┌─ DOCUMENT EXTRACT

🤖 AI Summary
In architectural design, conventional text-based retrieval fails to capture visual semantics and complex spatial relationships, resulting in inefficient and inaccurate case retrieval. This paper introduces the first fine-grained vision-language cross-modal retrieval framework tailored for architecture, integrating a multi-scale vision-language model (an enhanced CLIP variant), cross-modal embedding alignment, query refinement, and interactive feedback learning. The framework supports dual-modality queries (text or image) and delivers interpretable design inspiration recommendations. Its key innovations include modeling design intent within cross-modal alignment and enabling user-driven iterative optimization. Evaluated with professional architects, the method reduces average retrieval time by 62% and achieves an 89.3% Top-5 retrieval accuracy—significantly improving both efficiency and relevance in architectural case acquisition.
📝 Abstract
Efficiently searching for relevant case studies is critical in architectural design, as designers rely on precedent examples to guide or inspire their ongoing projects. However, traditional text-based search tools struggle to capture the inherently visual and complex nature of architectural knowledge, often leading to time-consuming and imprecise exploration. This paper introduces ArchSeek, an innovative case study search system with recommendation capability, tailored for architecture design professionals. Powered by the visual understanding capabilities from vision-language models and cross-modal embeddings, it enables text and image queries with fine-grained control, and interaction-based design case recommendations. It offers architects a more efficient, personalized way to discover design inspirations, with potential applications across other visually driven design fields. The source code is available at https://github.com/danruili/ArchSeek.

└─

▶ _DESCRIPTION OF THE TASK_:
Answer these questions about the ArchSeek page:
(a) By what percentage does the method reduce average retrieval time?
(b) What two kinds of queries does the system accept?
(c) For whom is ArchSeek tailored?

┌─ RAW DATA

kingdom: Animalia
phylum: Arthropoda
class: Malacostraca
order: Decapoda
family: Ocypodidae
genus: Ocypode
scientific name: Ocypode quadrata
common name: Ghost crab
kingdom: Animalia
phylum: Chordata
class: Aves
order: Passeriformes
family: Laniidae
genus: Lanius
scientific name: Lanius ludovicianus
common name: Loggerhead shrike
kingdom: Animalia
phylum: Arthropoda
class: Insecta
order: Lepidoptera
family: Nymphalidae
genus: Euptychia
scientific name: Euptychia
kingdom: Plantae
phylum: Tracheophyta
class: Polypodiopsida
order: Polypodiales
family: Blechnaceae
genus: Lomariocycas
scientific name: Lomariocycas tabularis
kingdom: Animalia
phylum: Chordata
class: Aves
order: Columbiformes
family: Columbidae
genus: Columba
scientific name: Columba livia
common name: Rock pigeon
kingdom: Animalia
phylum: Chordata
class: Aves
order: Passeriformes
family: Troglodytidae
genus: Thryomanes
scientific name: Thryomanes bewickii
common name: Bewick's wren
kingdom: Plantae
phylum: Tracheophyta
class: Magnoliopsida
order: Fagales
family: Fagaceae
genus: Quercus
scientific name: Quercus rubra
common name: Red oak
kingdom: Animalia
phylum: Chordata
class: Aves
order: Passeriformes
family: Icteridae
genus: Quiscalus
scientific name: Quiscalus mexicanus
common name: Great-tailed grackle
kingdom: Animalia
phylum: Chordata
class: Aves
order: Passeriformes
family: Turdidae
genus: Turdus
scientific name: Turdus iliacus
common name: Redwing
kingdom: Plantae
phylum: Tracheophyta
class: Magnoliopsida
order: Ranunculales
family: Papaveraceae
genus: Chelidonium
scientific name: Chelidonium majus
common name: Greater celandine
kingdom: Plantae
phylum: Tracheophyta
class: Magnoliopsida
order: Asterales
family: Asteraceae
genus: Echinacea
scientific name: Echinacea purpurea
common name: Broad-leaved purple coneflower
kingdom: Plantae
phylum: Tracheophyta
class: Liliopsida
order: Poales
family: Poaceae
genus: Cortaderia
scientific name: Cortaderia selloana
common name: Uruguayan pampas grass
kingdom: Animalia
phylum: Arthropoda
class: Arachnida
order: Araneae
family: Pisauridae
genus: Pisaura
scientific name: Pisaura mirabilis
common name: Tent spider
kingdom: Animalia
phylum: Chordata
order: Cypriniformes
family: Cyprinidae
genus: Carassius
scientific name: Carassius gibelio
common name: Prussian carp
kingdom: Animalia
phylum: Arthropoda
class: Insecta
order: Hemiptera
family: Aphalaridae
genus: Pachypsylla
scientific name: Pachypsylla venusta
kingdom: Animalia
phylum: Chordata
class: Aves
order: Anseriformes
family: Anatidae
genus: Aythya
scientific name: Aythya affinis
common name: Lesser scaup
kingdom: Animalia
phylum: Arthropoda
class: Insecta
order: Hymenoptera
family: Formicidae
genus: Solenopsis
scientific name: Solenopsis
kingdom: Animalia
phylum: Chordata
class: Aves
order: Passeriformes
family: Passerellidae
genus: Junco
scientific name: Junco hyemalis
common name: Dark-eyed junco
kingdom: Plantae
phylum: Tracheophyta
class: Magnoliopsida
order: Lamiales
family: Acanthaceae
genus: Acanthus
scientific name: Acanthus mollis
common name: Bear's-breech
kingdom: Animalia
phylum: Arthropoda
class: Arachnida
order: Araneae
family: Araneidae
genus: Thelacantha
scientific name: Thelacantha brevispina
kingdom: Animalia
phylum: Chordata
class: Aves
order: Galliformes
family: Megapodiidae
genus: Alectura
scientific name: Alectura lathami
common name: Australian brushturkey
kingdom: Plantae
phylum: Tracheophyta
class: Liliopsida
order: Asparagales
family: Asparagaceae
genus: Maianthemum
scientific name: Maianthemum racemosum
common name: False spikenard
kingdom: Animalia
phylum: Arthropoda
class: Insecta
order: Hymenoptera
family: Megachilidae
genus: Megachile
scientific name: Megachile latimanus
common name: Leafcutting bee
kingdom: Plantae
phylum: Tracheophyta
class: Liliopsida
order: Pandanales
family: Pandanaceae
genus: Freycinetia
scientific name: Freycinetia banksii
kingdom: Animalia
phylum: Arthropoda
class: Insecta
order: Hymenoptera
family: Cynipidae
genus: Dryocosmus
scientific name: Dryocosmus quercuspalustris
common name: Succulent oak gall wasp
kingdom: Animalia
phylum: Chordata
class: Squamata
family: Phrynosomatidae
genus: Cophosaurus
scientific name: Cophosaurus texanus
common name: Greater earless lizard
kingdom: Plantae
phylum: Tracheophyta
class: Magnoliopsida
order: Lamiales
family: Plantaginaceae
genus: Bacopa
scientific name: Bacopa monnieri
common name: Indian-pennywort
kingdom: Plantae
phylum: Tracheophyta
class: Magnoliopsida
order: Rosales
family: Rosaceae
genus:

└─

▶ _SOLUTION BELOW_:
(a) 62%
(b) Text and image queries
(c) Architecture design professionals